WPL international gas project turning to lead

Woodside’s Leviathan project off the coast of Israel is under a cloud as its two major joint venture partners look at alternatives.

- Growth or income play

- Questions remain around its international programmes

- First support: $37.30, Second support: $36.63, Resistance: $39.24 

WPL’s partners are looking for alternatives to their preferred method of transport by liquefying the gas for shipment in an LNG format in the form of gas pipelines. The news of pipelines will put WPL into less than favourable terms on a non-binding agreement it signed in December last year, which would see WPL taking a 30% stake and operating an export LNG project.

This change of tact from Noble Energy and Delek Group will put this setup into question and will significantly reduce the internal rate of return WPL will get from the project. It would reduce Woodside's involvement and could lead to the renegotiation of the agreement on less favourable terms.

For a company which is now being accused of being ex-growth, with the giant Pluto project complete and the Browse project at James Price Point put on hold, this deal is under even more strain.

WPL’s international expansion has been questioned since it picked up the Leviathan project. Majority shareholder Royal Dutch Shell has several significant assets in the Arab Sea and in the Gulf which has created geo-political tensions with Israel and between the two companies and has led Shell to question its investment in the company.

Shell is a known seller of WPL at $43.00 and $43.50, having exited the stock on the market in 2011 and 2012 at these prices, which does place a very strong cap on appreciation. However this hasn’t stopped WPL breaking out of a long-term resistance level around $38 as income investors pile into the company as the board looks to increase is payout ratio to 85%.

This change of direction has also changed the fundamentals of investors in WPL. We see WPL as an emerging income play considering the revenue stream coming out of Pluto and the plan to upgrade its payout ratio versus its previous rating of a cyclical growth stock developing mass projects.
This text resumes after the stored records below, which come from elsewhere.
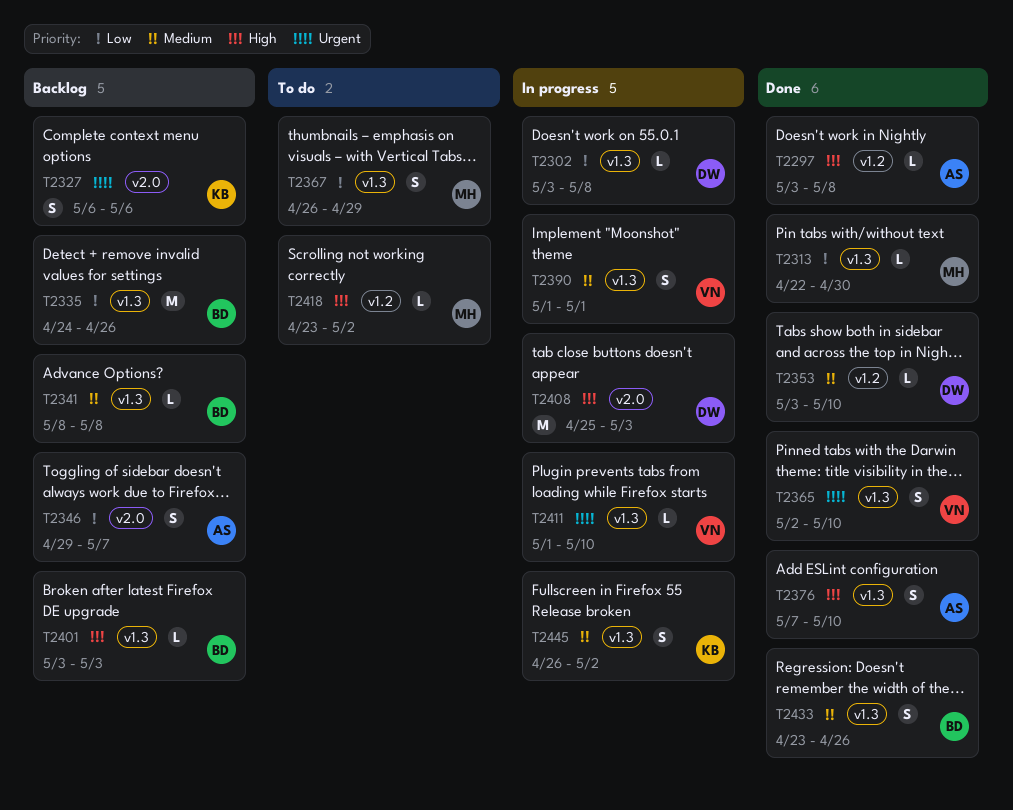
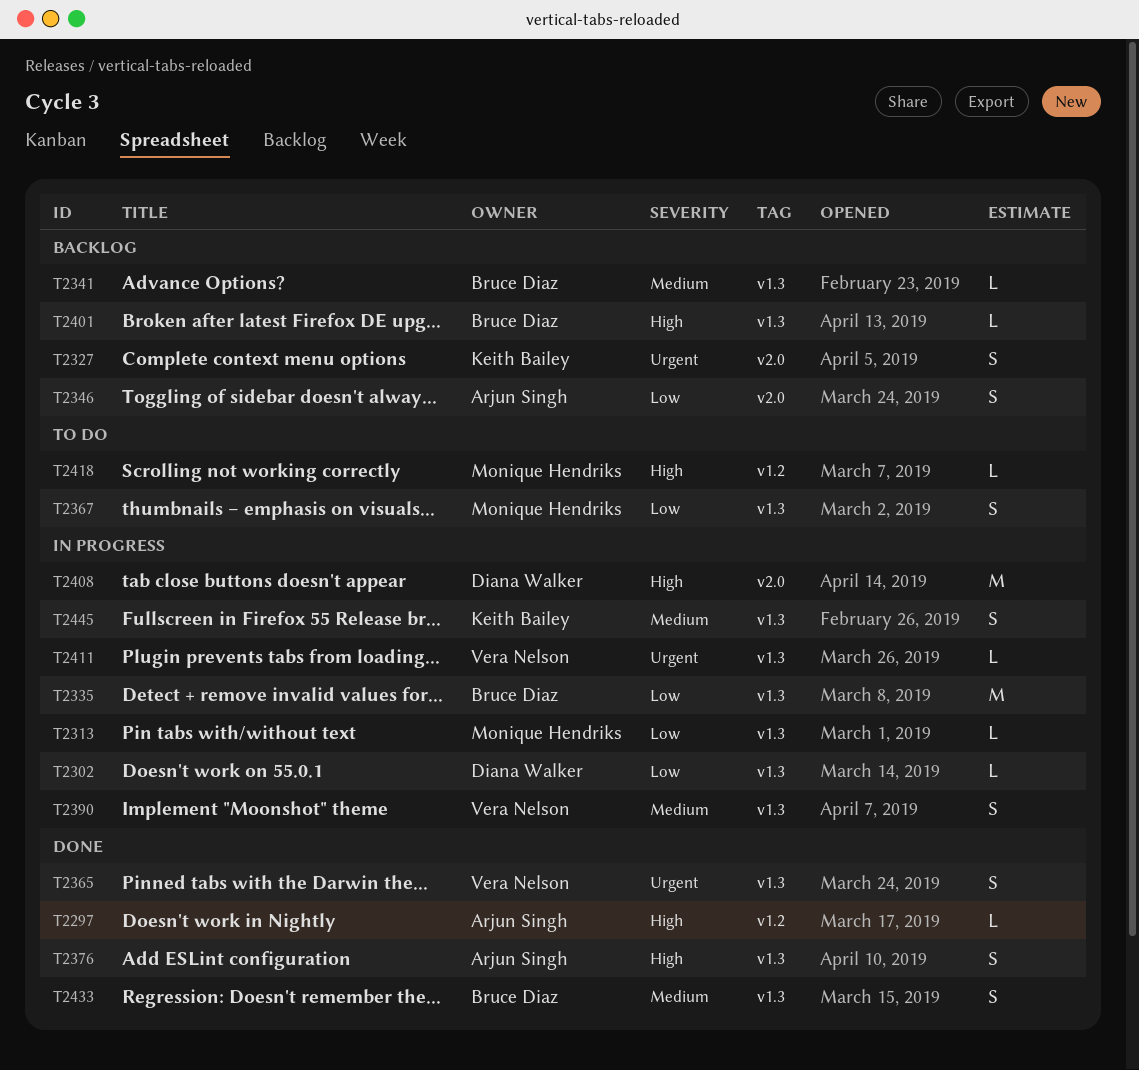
T2313, status: Done -> In progress
T2335, status: Backlog -> In progress
T2353: present -> none

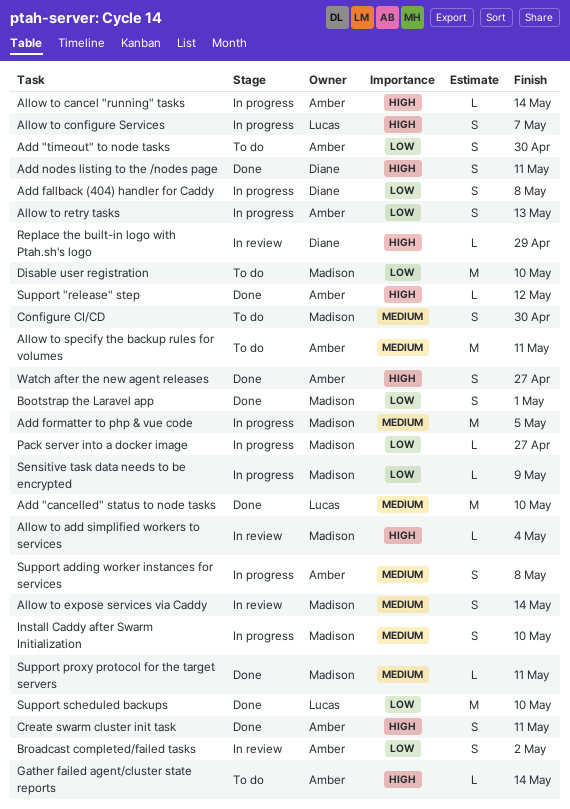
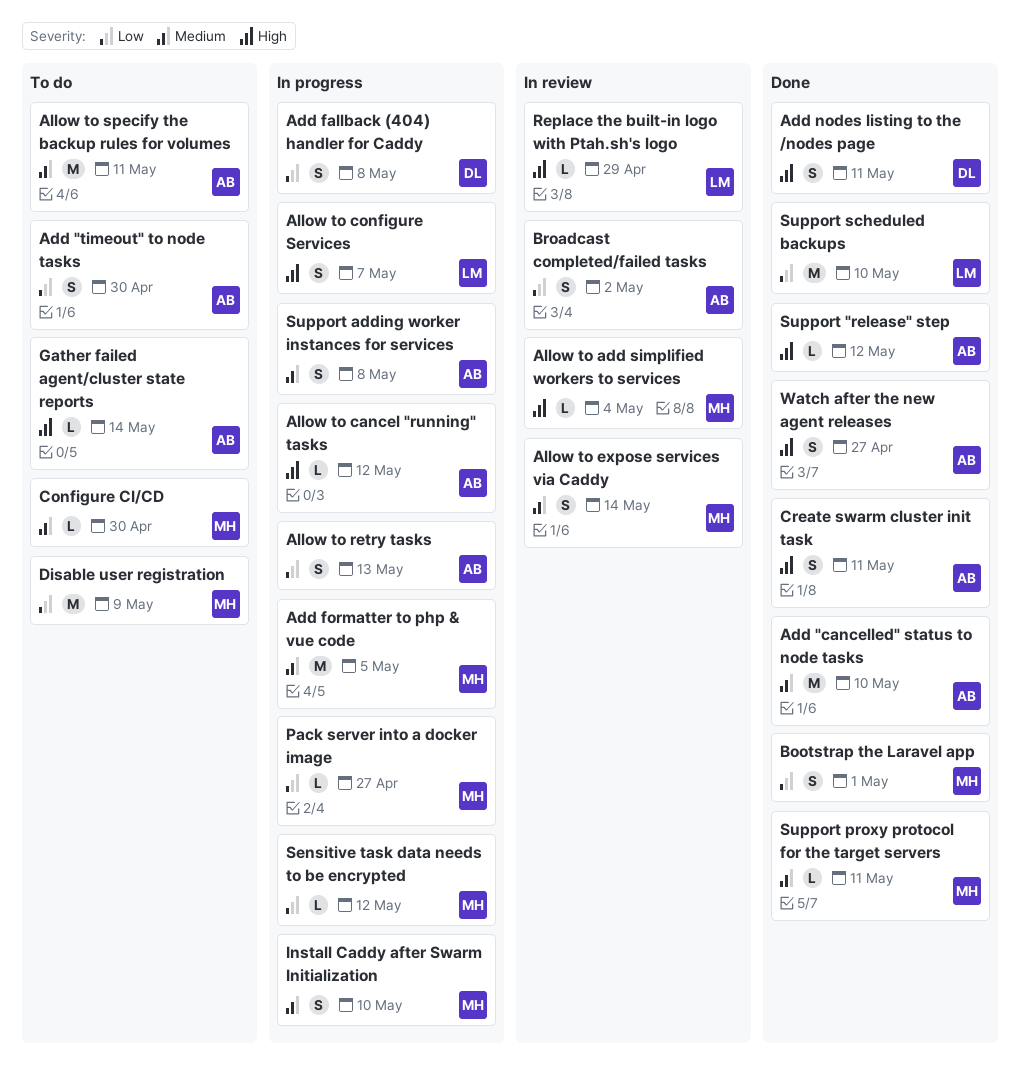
Add "cancelled" status to node tasks, owner: Lucas -> Amber
Allow to cancel "running" tasks, due: May 14 -> May 12
Configure CI/CD, estimate: S -> L
Disable user registration, due: May 10 -> May 9
Replace the built-in logo with Ptah.sh's logo, owner: Diane -> Lucas
Sensitive task data needs to be encrypted, due: May 9 -> May 12

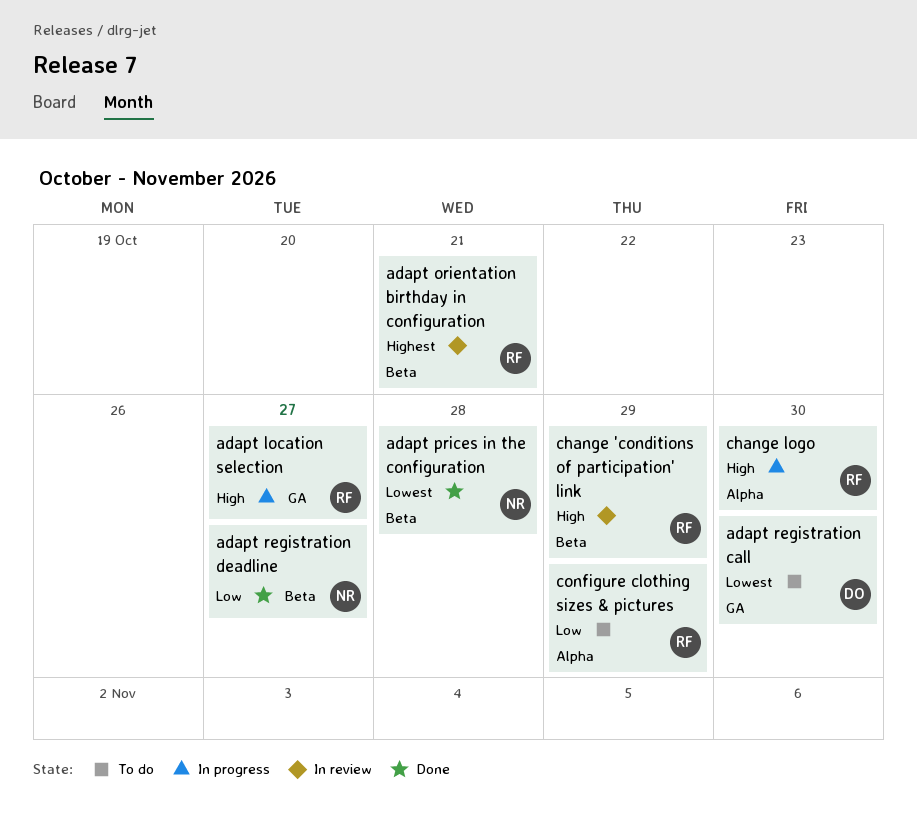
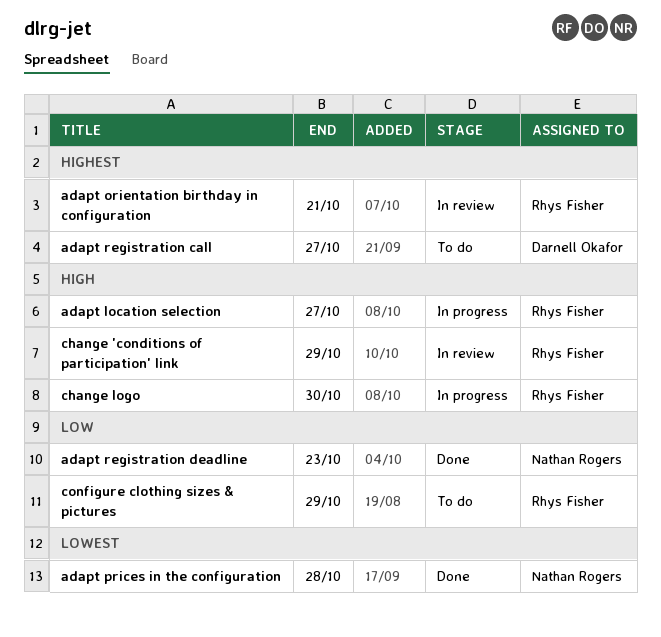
adapt registration call, priority: Lowest -> Highest
adapt registration call, due: Oct 30 -> Oct 27
adapt registration deadline, due: Oct 27 -> Oct 23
If the Leviathan project cannot be renegotiated, could the remaining $1.2 billion set aside on the balance sheet for the project be returned to shareholders? If this is the case we will see a break above the resistance level of $39.24 – the two year high. We don’t see that happening in the interim and therefore believe the stock will ease on the news and could test the $37 mark over the coming days if the deal is lost.